_DATASET CONTENT_
- - - - - - -

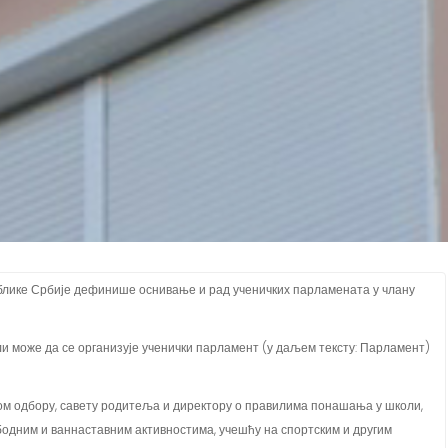
блике Србије дефинише оснивање и рад ученичких парламената у члану
и може да се организује ученички парламент (у даљем тексту: Парламент)
м одбору, савету родитеља и директору о правилима понашања у школи,
бодним и ваннаставним активностима, учешћу на спортским и другим
 у школи и ван ње;разматрања односа и сарадње ученика и наставника,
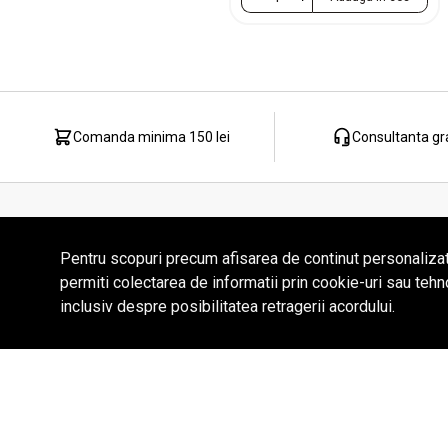
Comanda minima 150 lei
Consultanta gr
Contact
Pentru scopuri precum afisarea de continut personaliza
permiti colectarea de informatii prin cookie-uri sau tehn
Laktotrio 2001 Prod SRL
inclusiv despre posibilitatea retragerii acordului.
Str. Principala nr. 338, Loc. Horodniceni, Suceava
+4 0762225508
comenzi@laktotrio.ro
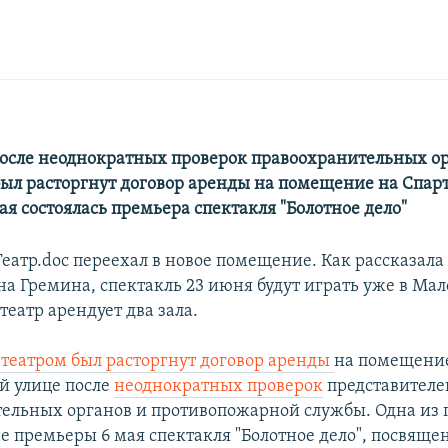
после неоднократных проверок правоохранительных ор
был расторгнут договор аренды на помещение на Спар
мая состоялась премьера спектакля "Болотное дело"
еатр.doc переехал в новое помещение. Как рассказала
на Гремина, спектакль 23 июня будут играть уже в Ма
 театр арендует два зала.
с театром был расторгнут договор аренды
на помещени
й улице после
неоднократных проверок
представителе
ельных органов и противопожарной службы. Одна из 
е премьеры 6 мая спектакля "Болотное дело", посвяще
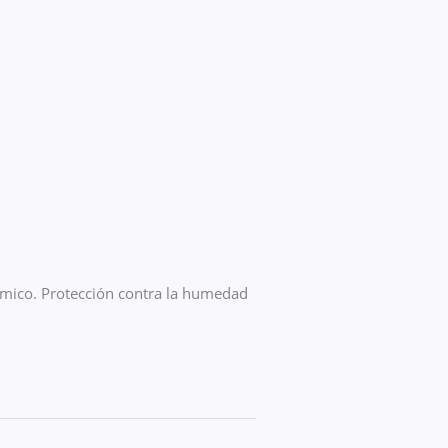
rmico. Protección contra la humedad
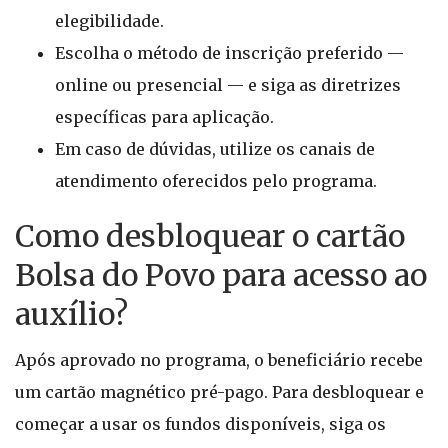
elegibilidade.
Escolha o método de inscrição preferido —
online ou presencial — e siga as diretrizes
específicas para aplicação.
Em caso de dúvidas, utilize os canais de
atendimento oferecidos pelo programa.
Como desbloquear o cartão
Bolsa do Povo para acesso ao
auxílio?
Após aprovado no programa, o beneficiário recebe
um cartão magnético pré-pago. Para desbloquear e
começar a usar os fundos disponíveis, siga os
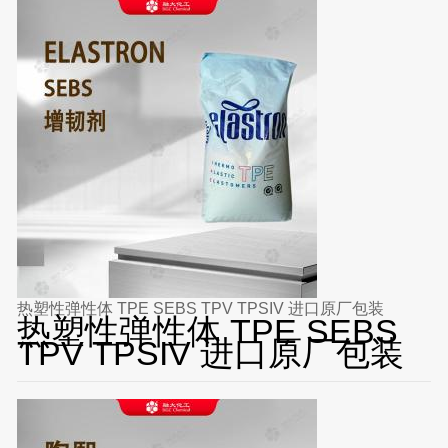
热塑性弹性体 TPE SEBS TPV TPSIV 进口原厂包装
热塑性弹性体 TPE SEBS
TPV TPSIV 进口原厂包装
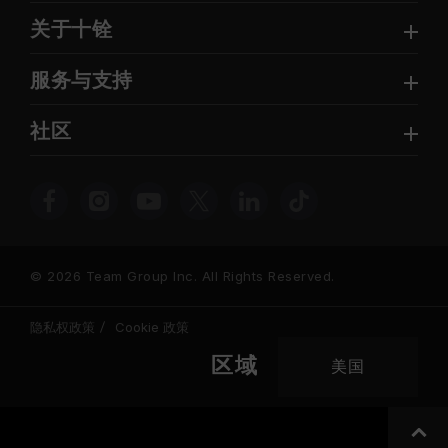
关于十铨
服务与支持
社区
© 2026 Team Group Inc. All Rights Reserved.
隐私权政策
Cookie 政策
区域
美国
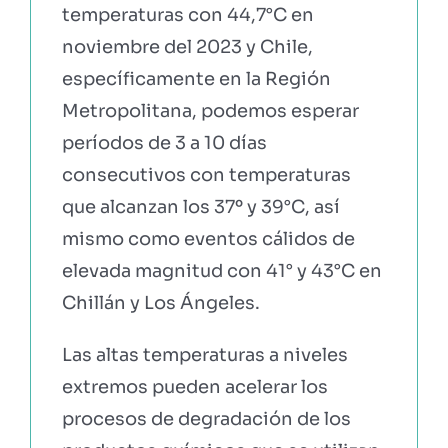
temperaturas con 44,7°C en
noviembre del 2023 y Chile,
específicamente en la Región
Metropolitana, podemos esperar
períodos de 3 a 10 días
consecutivos con temperaturas
que alcanzan los 37º y 39°C, así
mismo como eventos cálidos de
elevada magnitud con 41° y 43°C en
Chillán y Los Ángeles.
Las altas temperaturas a niveles
extremos pueden acelerar los
procesos de degradación de los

- - - - - - -

_EXERCISE REQUIREMENTS_
Using the material above, return every line that holds the string "расторгнут".

_EXERCISE OUTPUT_
был расторгнут договор аренды на помещение на Спар
с театром был расторгнут договор аренды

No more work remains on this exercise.